Data extract:
----

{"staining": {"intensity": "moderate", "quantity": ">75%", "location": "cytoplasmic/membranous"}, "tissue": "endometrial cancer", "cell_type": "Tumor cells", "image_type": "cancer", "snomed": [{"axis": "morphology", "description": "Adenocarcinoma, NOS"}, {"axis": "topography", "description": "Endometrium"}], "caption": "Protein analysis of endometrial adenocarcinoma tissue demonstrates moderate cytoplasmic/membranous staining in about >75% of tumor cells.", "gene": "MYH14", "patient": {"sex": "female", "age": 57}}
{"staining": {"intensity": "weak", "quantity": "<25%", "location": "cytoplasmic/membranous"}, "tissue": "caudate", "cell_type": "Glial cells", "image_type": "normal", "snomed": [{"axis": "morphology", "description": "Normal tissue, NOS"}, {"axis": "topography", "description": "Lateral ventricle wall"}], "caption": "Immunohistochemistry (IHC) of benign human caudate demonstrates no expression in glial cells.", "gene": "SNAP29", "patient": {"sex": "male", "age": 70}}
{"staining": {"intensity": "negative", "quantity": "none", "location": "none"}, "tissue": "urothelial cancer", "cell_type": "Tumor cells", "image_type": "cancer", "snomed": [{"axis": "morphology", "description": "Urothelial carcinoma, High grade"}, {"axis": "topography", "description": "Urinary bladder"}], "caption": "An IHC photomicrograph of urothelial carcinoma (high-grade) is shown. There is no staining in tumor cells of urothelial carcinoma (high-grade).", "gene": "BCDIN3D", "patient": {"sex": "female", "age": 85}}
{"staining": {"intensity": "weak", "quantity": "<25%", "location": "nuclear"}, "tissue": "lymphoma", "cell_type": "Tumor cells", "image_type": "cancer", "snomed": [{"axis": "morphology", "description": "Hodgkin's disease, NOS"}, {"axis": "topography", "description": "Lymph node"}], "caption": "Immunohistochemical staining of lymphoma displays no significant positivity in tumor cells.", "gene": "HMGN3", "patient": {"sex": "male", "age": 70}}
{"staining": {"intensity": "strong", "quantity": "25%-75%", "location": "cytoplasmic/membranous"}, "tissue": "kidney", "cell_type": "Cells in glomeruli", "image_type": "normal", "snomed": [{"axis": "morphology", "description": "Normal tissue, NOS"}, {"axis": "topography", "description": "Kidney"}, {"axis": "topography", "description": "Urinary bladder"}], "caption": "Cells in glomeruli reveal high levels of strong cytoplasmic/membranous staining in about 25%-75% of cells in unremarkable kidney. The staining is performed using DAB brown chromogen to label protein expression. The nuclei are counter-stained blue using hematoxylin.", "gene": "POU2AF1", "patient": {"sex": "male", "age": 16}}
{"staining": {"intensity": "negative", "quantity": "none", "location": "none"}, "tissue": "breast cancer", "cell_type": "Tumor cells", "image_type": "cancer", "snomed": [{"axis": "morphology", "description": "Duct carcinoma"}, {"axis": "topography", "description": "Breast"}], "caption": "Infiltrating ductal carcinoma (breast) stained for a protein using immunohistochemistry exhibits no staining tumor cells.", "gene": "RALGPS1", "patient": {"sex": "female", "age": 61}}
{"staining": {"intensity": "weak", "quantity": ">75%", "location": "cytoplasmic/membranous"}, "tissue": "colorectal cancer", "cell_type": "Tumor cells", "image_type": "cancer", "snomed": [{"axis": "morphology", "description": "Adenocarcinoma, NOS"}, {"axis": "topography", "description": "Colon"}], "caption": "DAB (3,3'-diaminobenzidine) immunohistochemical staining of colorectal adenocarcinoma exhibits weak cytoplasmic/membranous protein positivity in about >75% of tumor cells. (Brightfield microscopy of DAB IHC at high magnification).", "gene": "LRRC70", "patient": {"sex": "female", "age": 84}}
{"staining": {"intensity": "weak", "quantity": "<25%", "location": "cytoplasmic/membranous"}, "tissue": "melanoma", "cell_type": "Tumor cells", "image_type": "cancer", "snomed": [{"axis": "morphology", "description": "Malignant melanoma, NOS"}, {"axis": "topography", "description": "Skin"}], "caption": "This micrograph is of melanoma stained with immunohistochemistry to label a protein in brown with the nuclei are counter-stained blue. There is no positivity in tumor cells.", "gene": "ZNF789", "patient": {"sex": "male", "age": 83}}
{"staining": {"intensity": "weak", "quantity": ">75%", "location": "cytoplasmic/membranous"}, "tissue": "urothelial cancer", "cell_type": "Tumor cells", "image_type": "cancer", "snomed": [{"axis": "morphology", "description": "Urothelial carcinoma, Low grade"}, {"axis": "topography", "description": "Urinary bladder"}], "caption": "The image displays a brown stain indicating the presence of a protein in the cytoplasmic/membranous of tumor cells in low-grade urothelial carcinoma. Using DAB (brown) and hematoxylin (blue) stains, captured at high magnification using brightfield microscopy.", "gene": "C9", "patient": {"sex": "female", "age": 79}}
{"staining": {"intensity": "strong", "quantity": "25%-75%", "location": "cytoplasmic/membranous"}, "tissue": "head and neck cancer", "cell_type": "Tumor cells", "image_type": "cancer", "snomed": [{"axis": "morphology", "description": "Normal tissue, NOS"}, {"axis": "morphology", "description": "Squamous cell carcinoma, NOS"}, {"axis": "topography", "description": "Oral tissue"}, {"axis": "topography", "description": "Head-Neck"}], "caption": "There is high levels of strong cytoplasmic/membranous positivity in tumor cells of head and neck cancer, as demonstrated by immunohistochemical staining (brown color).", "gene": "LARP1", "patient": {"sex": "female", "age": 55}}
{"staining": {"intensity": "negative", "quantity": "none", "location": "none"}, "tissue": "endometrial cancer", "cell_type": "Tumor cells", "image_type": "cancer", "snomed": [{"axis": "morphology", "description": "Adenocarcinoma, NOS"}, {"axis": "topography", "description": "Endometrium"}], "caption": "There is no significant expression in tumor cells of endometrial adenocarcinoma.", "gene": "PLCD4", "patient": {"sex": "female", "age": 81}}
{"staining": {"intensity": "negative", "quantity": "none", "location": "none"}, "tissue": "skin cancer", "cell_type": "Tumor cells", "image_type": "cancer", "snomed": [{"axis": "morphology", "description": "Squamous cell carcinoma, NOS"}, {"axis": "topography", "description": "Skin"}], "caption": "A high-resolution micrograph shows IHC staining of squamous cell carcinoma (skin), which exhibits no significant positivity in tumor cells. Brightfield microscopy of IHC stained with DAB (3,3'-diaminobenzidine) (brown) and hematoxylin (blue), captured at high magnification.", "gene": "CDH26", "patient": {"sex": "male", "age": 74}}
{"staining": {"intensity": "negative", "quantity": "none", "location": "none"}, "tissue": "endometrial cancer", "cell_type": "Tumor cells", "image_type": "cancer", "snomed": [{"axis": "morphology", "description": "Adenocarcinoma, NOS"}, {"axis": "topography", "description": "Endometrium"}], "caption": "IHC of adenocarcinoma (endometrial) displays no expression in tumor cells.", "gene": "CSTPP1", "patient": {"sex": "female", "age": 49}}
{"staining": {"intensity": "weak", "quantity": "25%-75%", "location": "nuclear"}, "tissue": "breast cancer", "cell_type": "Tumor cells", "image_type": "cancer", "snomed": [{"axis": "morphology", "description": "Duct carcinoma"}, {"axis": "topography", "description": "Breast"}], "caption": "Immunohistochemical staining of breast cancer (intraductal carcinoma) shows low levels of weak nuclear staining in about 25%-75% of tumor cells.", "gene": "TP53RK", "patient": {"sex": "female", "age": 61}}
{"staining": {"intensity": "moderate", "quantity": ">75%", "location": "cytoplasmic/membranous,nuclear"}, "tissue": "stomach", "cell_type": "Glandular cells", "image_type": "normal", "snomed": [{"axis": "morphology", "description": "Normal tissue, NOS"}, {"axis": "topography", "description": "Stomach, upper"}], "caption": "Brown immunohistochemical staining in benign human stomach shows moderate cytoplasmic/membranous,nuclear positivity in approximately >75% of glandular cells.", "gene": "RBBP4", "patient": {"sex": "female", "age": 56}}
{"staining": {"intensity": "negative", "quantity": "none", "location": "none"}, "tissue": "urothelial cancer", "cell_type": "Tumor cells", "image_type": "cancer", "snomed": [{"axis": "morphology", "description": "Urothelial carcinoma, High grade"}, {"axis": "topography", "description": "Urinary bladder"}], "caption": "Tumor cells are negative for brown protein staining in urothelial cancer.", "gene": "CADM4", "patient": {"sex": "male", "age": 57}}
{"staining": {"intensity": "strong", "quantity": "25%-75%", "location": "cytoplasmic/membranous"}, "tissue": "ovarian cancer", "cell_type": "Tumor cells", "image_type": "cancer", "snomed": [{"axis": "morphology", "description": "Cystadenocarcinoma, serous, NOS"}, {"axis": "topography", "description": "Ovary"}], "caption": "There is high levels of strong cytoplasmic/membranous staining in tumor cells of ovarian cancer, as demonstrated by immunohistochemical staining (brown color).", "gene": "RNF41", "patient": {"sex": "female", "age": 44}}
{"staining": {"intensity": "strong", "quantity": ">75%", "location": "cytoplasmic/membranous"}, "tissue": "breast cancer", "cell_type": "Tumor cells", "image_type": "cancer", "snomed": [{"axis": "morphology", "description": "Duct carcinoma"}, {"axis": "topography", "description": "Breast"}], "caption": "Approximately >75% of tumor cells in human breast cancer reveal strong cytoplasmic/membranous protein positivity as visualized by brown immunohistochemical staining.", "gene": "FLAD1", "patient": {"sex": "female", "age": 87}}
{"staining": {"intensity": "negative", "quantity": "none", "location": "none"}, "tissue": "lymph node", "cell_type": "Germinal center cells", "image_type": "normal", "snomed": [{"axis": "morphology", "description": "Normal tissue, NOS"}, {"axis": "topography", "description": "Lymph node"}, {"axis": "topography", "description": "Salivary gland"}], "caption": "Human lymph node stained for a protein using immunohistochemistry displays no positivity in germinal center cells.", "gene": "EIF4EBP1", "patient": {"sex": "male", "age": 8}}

----

Brief: The first line of the data, the line with "(IHC) of benign", and all lines in between are to be copied exactly. Leave out everything else.

Exercise answer:
{"staining": {"intensity": "moderate", "quantity": ">75%", "location": "cytoplasmic/membranous"}, "tissue": "endometrial cancer", "cell_type": "Tumor cells", "image_type": "cancer", "snomed": [{"axis": "morphology", "description": "Adenocarcinoma, NOS"}, {"axis": "topography", "description": "Endometrium"}], "caption": "Protein analysis of endometrial adenocarcinoma tissue demonstrates moderate cytoplasmic/membranous staining in about >75% of tumor cells.", "gene": "MYH14", "patient": {"sex": "female", "age": 57}}
{"staining": {"intensity": "weak", "quantity": "<25%", "location": "cytoplasmic/membranous"}, "tissue": "caudate", "cell_type": "Glial cells", "image_type": "normal", "snomed": [{"axis": "morphology", "description": "Normal tissue, NOS"}, {"axis": "topography", "description": "Lateral ventricle wall"}], "caption": "Immunohistochemistry (IHC) of benign human caudate demonstrates no expression in glial cells.", "gene": "SNAP29", "patient": {"sex": "male", "age": 70}}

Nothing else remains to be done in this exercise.